As soon as I see your face, I know that no heart has been found for her. I go close to you and you tell me that there’s time! It’s still going to be alright! Not to be defeatist! She will get better. Of course she will. You don’t need to speak for me to hear your burly tough optimism. Because although we no longer have a solar plexus love, we have the married kind, which means that your voice – you – are inside my mind.

Sarah arrives, her clothes crumpled, no make-up. She was doing shifts at Jenny’s bedside with you last night.

‘I got through to Ivo,’ she says. ‘He’s trying to get a standby flight.’

You just nod.

You knew about this, Mike? You must have done for Sarah to have his number. And you thought this was OK? My voice clearly isn’t in your head, because this is a terrible idea. Or perhaps my voice is in your head and you just ignored me. Yes, I’m cross. Of course I’m bloody cross!

Has Sarah told him what she looks like now?

Can anyone describe Jenny’s face and body now?

Last Saturday they went to Chiswick House Park together. ‘What did you do?’ I’d asked her that evening, thinking they’d gone to the cafe, or had a picnic, maybe read. When she didn’t answer, I’d imagined all sorts of canoodling. Finally, a little embarrassed, she’d told me – they’d just looked at one another; the long sunny hours spent staring at each other’s faces.

Maybe if you’d known about how they spent their afternoon, you’d have known it wasn’t a good idea.

Because what will he think when he looks at her now?

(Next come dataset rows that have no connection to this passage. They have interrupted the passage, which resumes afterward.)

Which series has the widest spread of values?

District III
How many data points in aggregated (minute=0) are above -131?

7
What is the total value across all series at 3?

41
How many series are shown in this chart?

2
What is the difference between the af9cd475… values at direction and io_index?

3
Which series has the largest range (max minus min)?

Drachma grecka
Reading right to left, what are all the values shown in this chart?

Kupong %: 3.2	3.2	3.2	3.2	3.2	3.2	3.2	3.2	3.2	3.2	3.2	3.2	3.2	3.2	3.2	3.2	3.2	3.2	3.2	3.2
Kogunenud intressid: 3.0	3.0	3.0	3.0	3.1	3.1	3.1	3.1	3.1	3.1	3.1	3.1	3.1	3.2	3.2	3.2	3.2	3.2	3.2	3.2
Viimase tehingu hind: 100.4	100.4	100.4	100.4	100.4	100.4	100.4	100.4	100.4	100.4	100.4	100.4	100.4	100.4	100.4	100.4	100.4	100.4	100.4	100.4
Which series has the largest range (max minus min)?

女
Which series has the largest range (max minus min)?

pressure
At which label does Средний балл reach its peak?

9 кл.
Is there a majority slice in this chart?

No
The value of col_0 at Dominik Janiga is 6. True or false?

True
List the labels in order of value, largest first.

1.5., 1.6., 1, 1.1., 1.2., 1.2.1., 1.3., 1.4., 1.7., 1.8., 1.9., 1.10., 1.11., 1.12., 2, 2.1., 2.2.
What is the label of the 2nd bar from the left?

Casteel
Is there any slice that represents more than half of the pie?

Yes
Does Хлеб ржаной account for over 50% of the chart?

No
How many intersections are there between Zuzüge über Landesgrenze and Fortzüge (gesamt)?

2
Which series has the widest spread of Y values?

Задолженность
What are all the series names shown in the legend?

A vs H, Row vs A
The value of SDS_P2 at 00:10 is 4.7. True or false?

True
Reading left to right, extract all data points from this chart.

And how can she bear his rejection?

I’m sorry. You think she’s unconscious and will be totally unaware of him. You’ve no idea how badly she may be hurt by this.

Crossness and apologies. As in our old life together, our children pull us apart as frequently as they unite us; causing tensions we had no idea about when we married – although at the moment I’m the only one who’s aware of them.

Sarah outlines her plan for the day – talking to Rowena and then going to the police station – but you are going to stay put; your only mission is to guard Jenny. Despite the multitude of medical staff in ICU, you’re not going to leave your post.

In the corridor Jenny is beaming.

‘He’s going to get a standby flight. Aunt Sarah phoned him.’